A year ago, I met Dr Apoorva Shah, the founder and CEO of Richfeel (the hair specialists) for a book I was working on. I was struck by the fierce loyalty and pride that his employees displayed. I was astonished to discover, for instance, that his first 70 employees were still around after all these years.
Even his driver and his cook have remained unchanged. As I wondered what the secret might be, the doc told me the story of an accountant who worked with him. Some years back, the accountant had betrayed the trust and siphoned off a few lakhs. When the fraud came to light, the doc did not sack him. He merely reprimanded him — and gave him a second chance!
“He is still with us, and doing well” said the doc. And then came the telling message: “When someone in the family makes a mistake, you correct him. You don’t throw him out of the house, do you?” Wow, I thought, surely you wouldn’t hear of this happening in a modern professional company. Several leaders talk about treating employees as family, but when rubber hits the road — do businesses actually treat employees as family? Does that happen in the harsh, real world of business?
The idea of employees as family came back to my mind this week as I read about layoffs in the IT sector. Every day, news seems to be filtering in of yet another Indian tech company letting go of people. Not because they are non–performers, but simply because profit pressures are compelling leaders to downsize their organisations.
That set me thinking. Is there another way to manage this crisis? If employees were indeed treated like family, what would companies do? What can they do? Maybe leaders and company boards should hear the story of Bob Chapman, the CEO of Barry-Wehmiller, a US $2 billion manufacturing company. Not much may have been known about Barry and his company, had Simon Sinek — one of the world’s finest, modern leadership thinkers — not spoken and written about him.
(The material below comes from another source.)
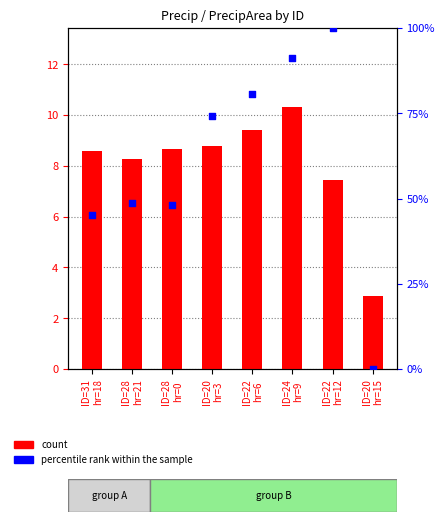

Which series has the largest total across all categories?

percentile rank within the sample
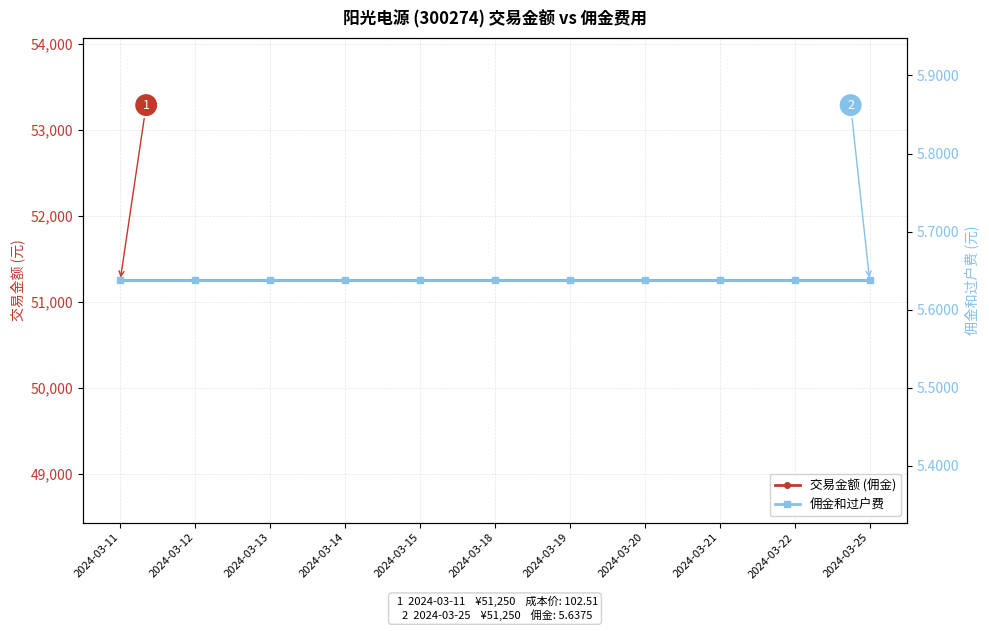

Reading left to right, what are all the values shown in this chart?

交易金额 (佣金): 2024-03-11=51250.0	2024-03-12=51250.0	2024-03-13=51250.0	2024-03-14=51250.0	2024-03-15=51250.0	2024-03-18=51250.0	2024-03-19=51250.0	2024-03-20=51250.0	2024-03-21=51250.0	2024-03-22=51250.0	2024-03-25=51250.0
佣金和过户费: 2024-03-11=5.6	2024-03-12=5.6	2024-03-13=5.6	2024-03-14=5.6	2024-03-15=5.6	2024-03-18=5.6	2024-03-19=5.6	2024-03-20=5.6	2024-03-21=5.6	2024-03-22=5.6	2024-03-25=5.6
The story goes that in the economic downturn of 2008, Barry-Wehmiller was in trouble. Sales had slowed down, margins were under pressure and with the order book shrinking almost 30 per cent, the outlook was rather bleak. The board of Barry-Wehmiller advised the CEO to take a closer look at the head count numbers — and mandated a reduction in head count that could potentially save the company $10 million.
And Bob — the CEO — refused to do that. His reasoning was rather simple. How can you just let go of an employee? Why should a man struggle to put food on the table — simply because a company is unable to meet its projections? As he puts it, he saw his employees as heart count — not head count. And that made all the difference.
So what did Bob do? He came up with a furlough plan whereby every employee — from CEO to secretary — would take four weeks’ unpaid leave in the year. In a memo to the team, Bob explained that it was better “we all suffer a little rather than a few of us suffer a lot”. The move worked. Employees bought into the idea. Even in a period of apparent stress for the business, morale went up. And the company saved more than the targeted $10 million. And Bob Chapman showed that ‘truly human leadership’ can work.
Maybe all those looking at reducing head count and laying off employees should take a leaf out of Barry-Wehmiller’s book. It might sound too idealistic, unreal even, but as Bob Chapman writes in his book, Everybody Matters, there is tremendous power in caring for your people like they are family. If leaders like Shah and Chapman can do it, maybe large company leaders should do it too. Treat employees like family. In times good and bad.
The time to look at improving employee engagement is not when you need employees to show they care for the company, but when they need you to show that the company cares for them. Great leaders put people before profit to build robust businesses. Great leaders see employees as family. They think heart count, not head count. Become that kind of leader.